-- CONSEGNA --
Ricopia parola per parola il brano del ricordo di Roberto Calasso, cominciando dalle parole che contengono "Troppo presto, troppo" e fermandoti dopo "Fiume a Roma.".

-- BRANO PROPOSTO --
Troppo presto, troppo tardi*
Un ricordo di Roberto Calasso
Mavì De Filippis

La quarta A era a pian terreno, non lontana dall’entrata della scuola e di fronte alla sala dei professori. Sto ricordando la classe che frequentavo all’età di quattordici anni, era il primo anno di ginnasio e l’istituto era il Tasso; l’edificio ospitava una scuola media, un ginnasio e un liceo classico, in via Sicilia 168 nei pressi di Piazza Fiume a Roma.

La classe era piuttosto piccola ma eravamo in tanti, fra questi tanti ricordo qualcuno: Roberto Calasso, Argentina Graziadei, Maria Teresa Calvano e Tenore di cui non ricordo più il nome. Come insegnanti avevamo: la Garaguso Di Porto (fumava una sigaretta dopo l’altra tenendo due pacchetti di nazionali, uno con le sigarette da fumare, l’altro per i mozziconi) per italiano, latino, greco, storia; la Cuzzer, con il suo grembiule nero sempre con tracce di gesso, austera ma molto brava nelle spiegazioni, per matematica e fisica; l’Ardito per il francese, doveva essere piemontese e quello che si dice una zitella.

-- VOCI ELENCATE --
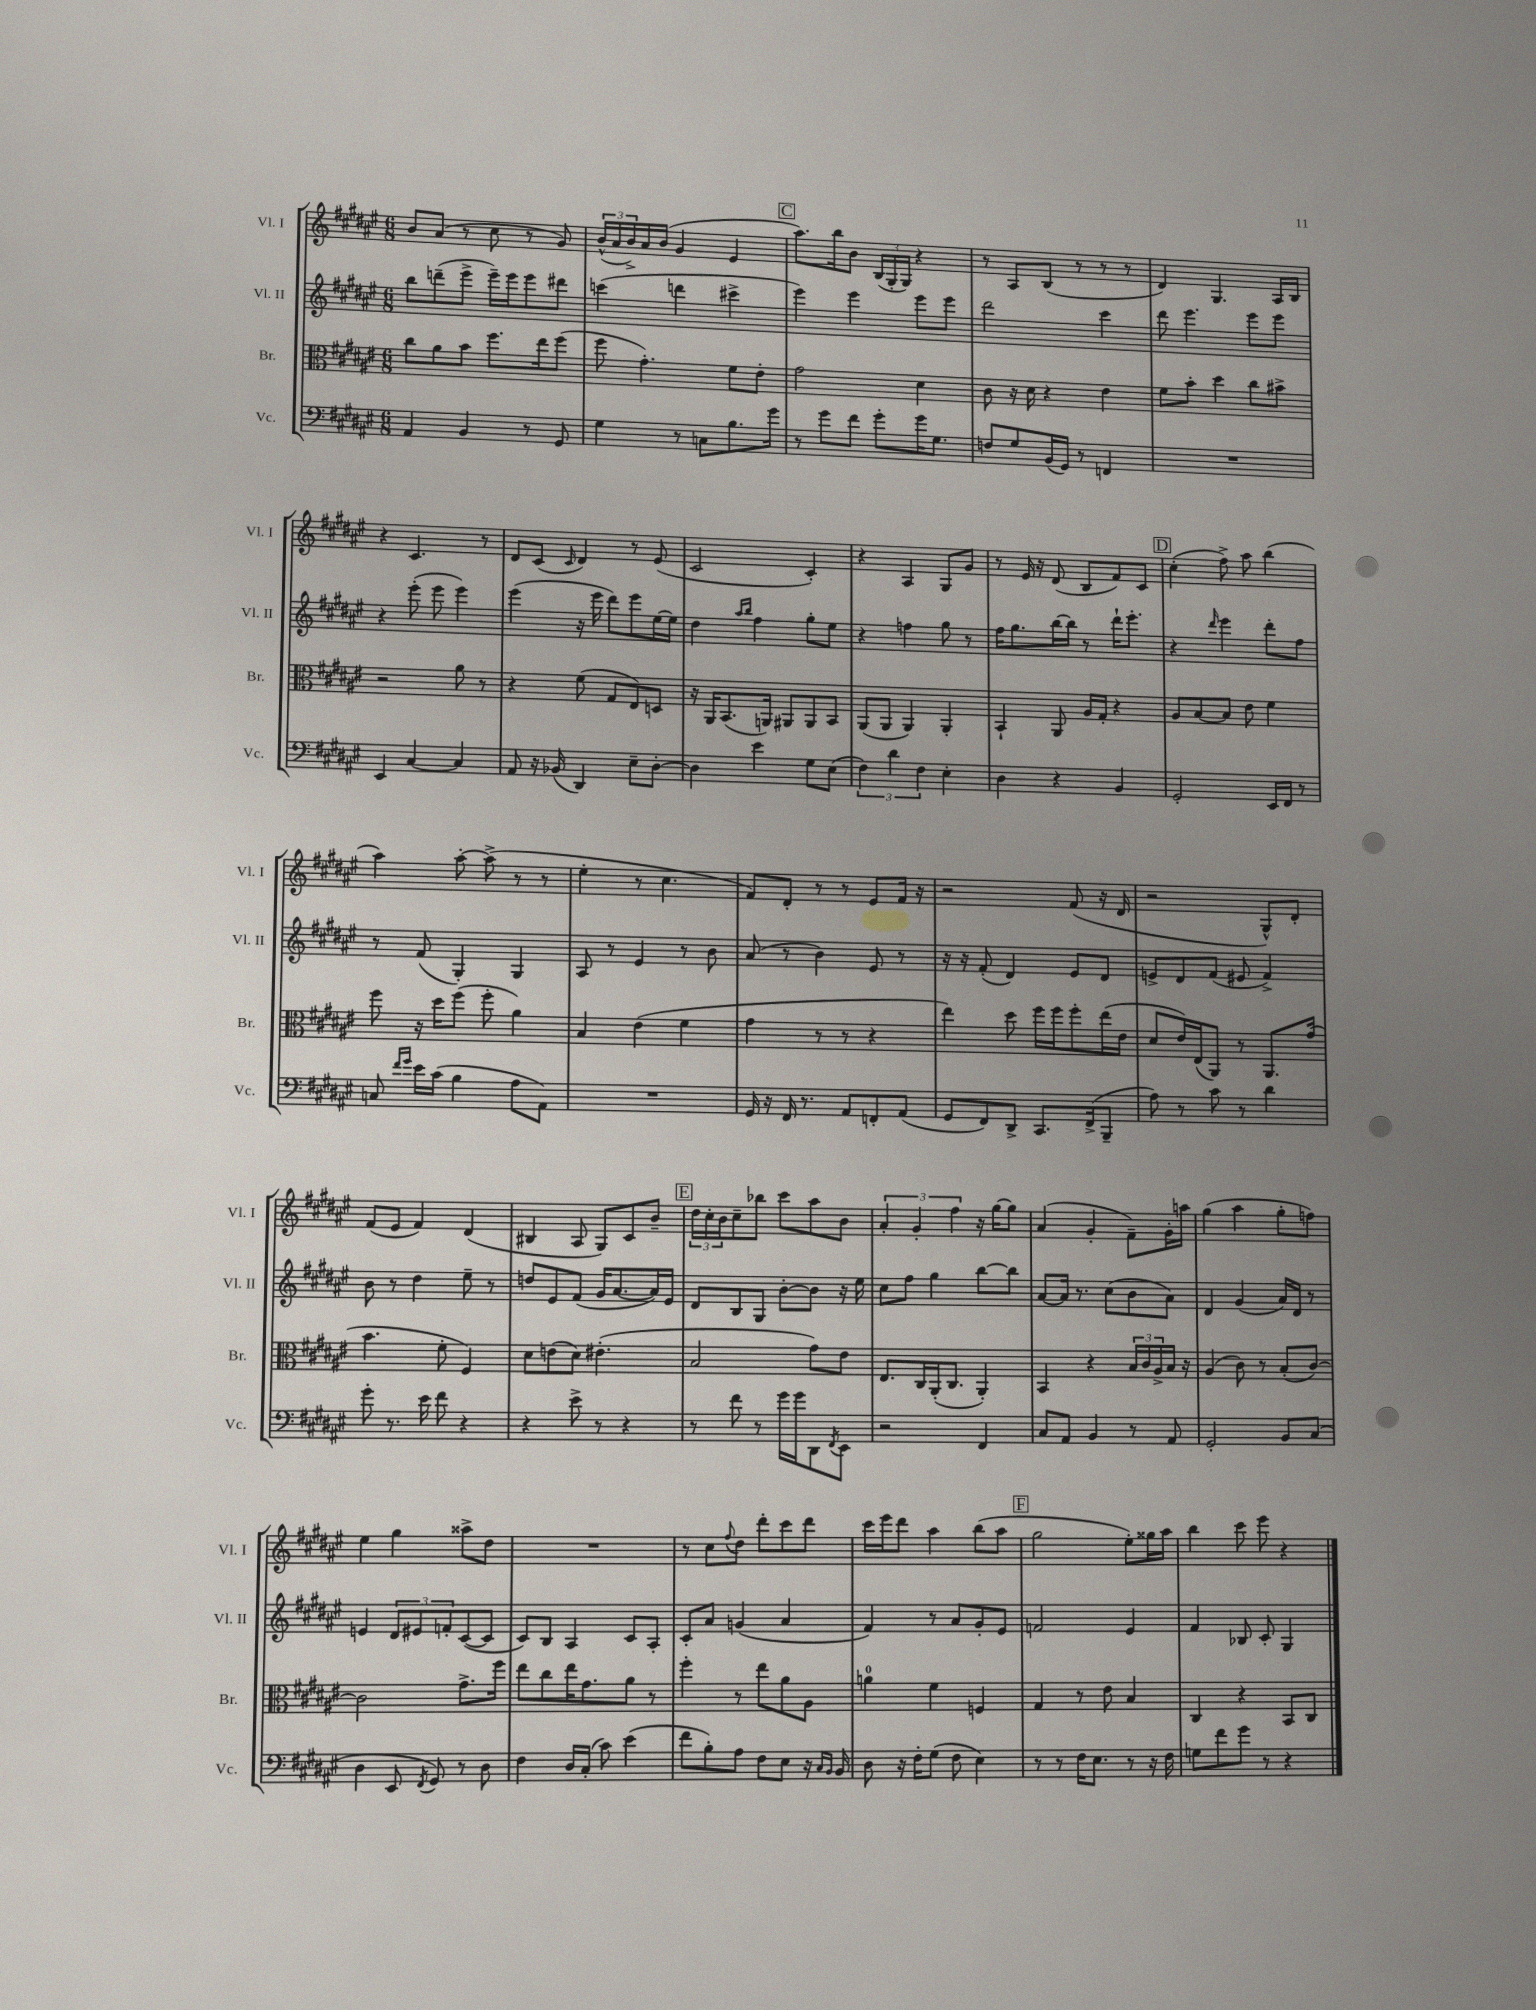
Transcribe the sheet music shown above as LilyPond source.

<<
\new StaffGroup <<
\new Staff = "s0" \with { instrumentName = "Vl. I" shortInstrumentName = "Vl. I" } {
    \clef treble \key fis \major \numericTimeSignature \time 6/8
    b'8 ais'8( r8 cis''8 r8 gis'8) |
    \tuplet 3/2 { b'16-^( ais'16 b'16->) } ais'16 b'16( gis'4 eis'4 |
    \mark \markup { \box "C" } ais''8.) b''16 b'8 \tuplet 3/2 { b16( gis16-. gis16) } r4 |
    r8 ais8 b8( r8 r8 r8 |
    dis'4) gis4. ais16 b16 |
    r4 cis'4. r8 |
    dis'8 cis'8( \grace { cis'16 } dis'4) r8 eis'8( |
    cis'2 cis'4-.) |
    r4 ais4 gis8 gis'8 |
    r8 eis'16 r16 dis'8( b8 fis'8) cis'8 |
    \mark \markup { \box "D" } cis''4-.( fis''8->) ais''8 b''4( |
    ais''4) ais''8~-. ais''8->( r8 r8 |
    eis''4-. r8 cis''4. |
    fis'8) dis'8-. r8 r8 eis'8 fis'16 r16 |
    r2 fis'8( r16 dis'16 |
    r2 gis8-^) dis'8-. |
    fis'8( eis'8 fis'4) dis'4( |
    bis4 ais8 gis8) cis'8 b'8-- |
    \mark \markup { \box "E" } \tuplet 3/2 { dis''16 cis''16-. b'16 } cis''8-- bes''8 cis'''8 ais''8 b'8 |
    \tuplet 3/2 { ais'4-. gis'4-. fis''4 } r16 gis''16~ gis''8 |
    ais'4( gis'4-. fis'8--) gis'16-. a''16 |
    gis''4( ais''4 gis''8-. f''8) |
    eis''4 gis''4 aisis''8-> dis''8 |
    R2. |
    r8 cis''8 \appoggiatura { fis''8 } dis''8 dis'''8-. cis'''8 dis'''8 |
    cis'''16 eis'''16 dis'''8 ais''4 b''8( ais''8 |
    \mark \markup { \box "F" } gis''2 eis''8-.) gisis''16 ais''16 |
    b''4 cis'''8 eis'''8 r4 \bar "|." |
}
\new Staff = "s1" \with { instrumentName = "Vl. II" shortInstrumentName = "Vl. II" } {
    \clef treble \key fis \major \numericTimeSignature \time 6/8
    b''8 d'''8--( eis'''8-> eis'''16--) eis'''16 eis'''8 dis'''8 |
    c'''4( d'''4 cis'''4-> |
    \mark \markup { \box "C" } eis'''4) eis'''4 eis'''8 eis'''8 |
    dis'''2 cis'''4 |
    dis'''8 eis'''4. eis'''8 eis'''8 |
    r4 eis'''8-.( eis'''8 eis'''4) |
    eis'''4( r16 eis'''16 dis'''8) eis'''8 eis''16~ eis''16 |
    dis''4 \grace { ais''16 b''16 } fis''4 gis''8-. eis''8 |
    r4 f''4 gis''8 r8 |
    fis''16 gis''8. b''16~ b''16 r8 dis'''16-! eis'''8.-. |
    \mark \markup { \box "D" } r4 \grace { dis'''16 } eis'''4 dis'''8-. fis''8 |
    r8 fis'8( gis4-.) gis4 |
    ais8 r8 eis'4 r8 b'8 |
    ais'8( r8 b'4) eis'8 r8 |
    r16 r16 fis'8-.( dis'4) eis'8 dis'8 |
    e'8-> dis'8 fis'8( eis'8 fis'4->) |
    b'8 r8 dis''4 eis''8-- r8 |
    d''8 eis'8 fis'8( gis'16 ais'8.~ ais'16) eis'16 |
    \mark \markup { \box "E" } dis'8 b8 gis8 b'8~-. b'8 r16 eis''16 |
    cis''8 fis''8 gis''4 b''8~ b''8 |
    ais'8~ ais'16 r8. cis''8( b'8 ais'8) |
    dis'4 gis'4( ais'16) dis'16 r8 |
    e'4 \tuplet 3/2 { dis'8 eis'8 f'8-. } cis'8~( cis'8 |
    cis'8) b8 ais4 cis'8 ais8-. |
    cis'8-. ais'8 g'4( ais'4 |
    fis'4) r8 ais'8 gis'8-. eis'8 |
    \mark \markup { \box "F" } f'2 eis'4 |
    fis'4 bes8 cis'8-. gis4 \bar "|." |
}
\new Staff = "s2" \with { instrumentName = "Br." shortInstrumentName = "Br." } {
    \clef alto \key fis \major \numericTimeSignature \time 6/8
    cis''8 ais'8 b'8 fis''8. eis''16 fis''8( |
    fis''8 gis'4.-.) fis'8 eis'8-. |
    \mark \markup { \box "C" } gis'2 dis'4 |
    cis'8 r16 dis'16 r4 eis'4 |
    fis'8 b'8-. dis''4 cis''8 bis'8-> |
    r2 ais'8 r8 |
    r4 fis'8( gis8 eis8) d8 |
    r16 ais,16 b,8.( a,16) ais,8 ais,8 b,8 |
    ais,8( ais,8 ais,4) ais,4-. |
    b,4-! ais,8 ais16 gis16-. r4 |
    \mark \markup { \box "D" } ais8 b8~ b8 eis'8 fis'4 |
    fis''8 r16 dis''16 fis''8( fis''8-. ais'4) |
    b4 eis'4( fis'4 |
    gis'4 r8 r8 r4 |
    eis''4) dis''8 fis''16 fis''16 fis''8-. eis''16( eis'16 |
    dis'8 eis'16) eis16( ais,8) r8 ais,8. gis'16( |
    b'4. fis'8-. fis4) |
    dis'8 e'8( dis'8) eis'4.-.( |
    \mark \markup { \box "E" } b2 gis'8) eis'8 |
    eis8. cis16 ais,16-.( cis8. ais,4-.) |
    b,4 r4 \tuplet 3/2 { b16 cis'16 ais16-> } b16 r16 |
    ais4( cis'8) r8 b8-.( cis'8~) |
    cis'2 gis'8.-> fis''16 |
    eis''8 cis''8 eis''16 gis'8. ais'8 r8 |
    fis''4-. r8 eis''8 ais'8 ais8 |
    a'4-0 fis'4 f4 |
    \mark \markup { \box "F" } gis4 r8 eis'8 b4 |
    cis4 r4 b,8 cis8 \bar "|." |
}
\new Staff = "s3" \with { instrumentName = "Vc." shortInstrumentName = "Vc." } {
    \clef bass \key fis \major \numericTimeSignature \time 6/8
    ais,4 b,4 r8 gis,8 |
    gis4 r8 c8 b8. gis'16 |
    \mark \markup { \box "C" } r8 gis'8 fis'8 gis'8-. gis'16 gis8. |
    f8 gis8 b,16( gis,16) r8 f,4 |
    R2. |
    eis,4 cis4~ cis4 |
    ais,8 r16 bes,16( dis,4) eis8-- dis8~-. |
    dis4 eis'4 gis8 eis8( |
    \tuplet 3/2 { fis4) dis'4 fis4 } eis4-. |
    dis4 r4 b,4 |
    \mark \markup { \box "D" } gis,2-. eis,16 fis,16 r8 |
    c8 \grace { fis'16 gis'16 } eis'16 cis'16( b4 ais8 ais,8) |
    R2. |
    gis,16 r16 fis,16 r8. ais,8 f,8-. ais,8( |
    gis,8 fis,8) dis,8-> cis,8. fis,16->( b,,8-- |
    ais8) r8 cis'8 r8 dis'4 |
    gis'8-. r8. eis'16 fis'8 r4 |
    r4 eis'8-> r8 r4 |
    \mark \markup { \box "E" } r8 fis'8 r8 gis'16 gis'16 dis,8 \acciaccatura { fis,8 } eis,8 |
    r2 fis,4 |
    cis8 ais,8 b,4 r8 ais,8 |
    gis,2-. b,8 cis8( |
    dis4 eis,8 \acciaccatura { fis,8 } gis,8) r8 dis8 |
    fis4 dis16 cis16-.( cis'8) eis'4( |
    fis'8 b8-.) ais8 fis8 eis8 r16 \grace { cis16 b,16 } b,16 |
    dis8 r16 fis16-. gis8( fis8 eis4) |
    \mark \markup { \box "F" } r8 r8 fis16 eis8. r8 r16 fis16 |
    g8 fis'8 gis'8 r8 r4 \bar "|." |
}
>>
>>
\layout { \context { \Score \remove "Bar_number_engraver" } }
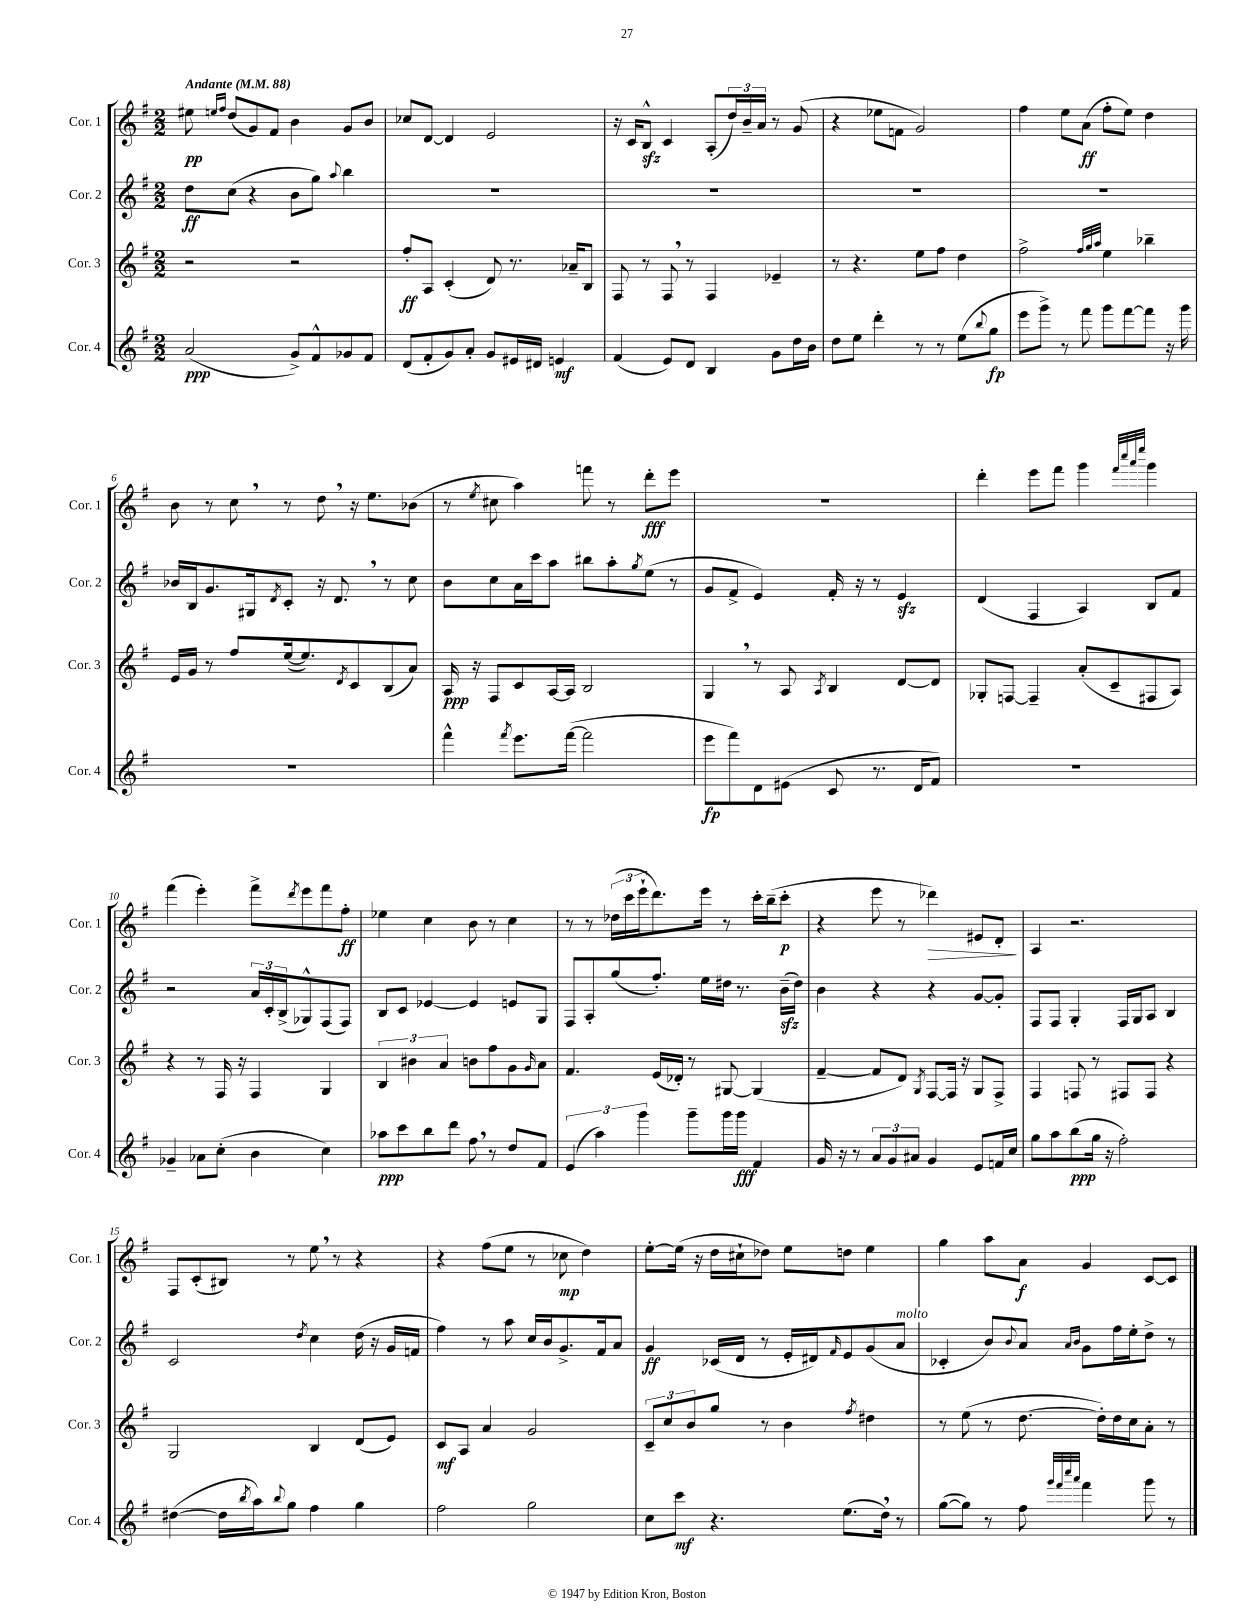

-- SOLUZIONE --
Troppo presto, troppo tardi*
Un ricordo di Roberto Calasso
Mavì De Filippis

La quarta A era a pian terreno, non lontana dall’entrata della scuola e di fronte alla sala dei professori. Sto ricordando la classe che frequentavo all’età di quattordici anni, era il primo anno di ginnasio e l’istituto era il Tasso; l’edificio ospitava una scuola media, un ginnasio e un liceo classico, in via Sicilia 168 nei pressi di Piazza Fiume a Roma.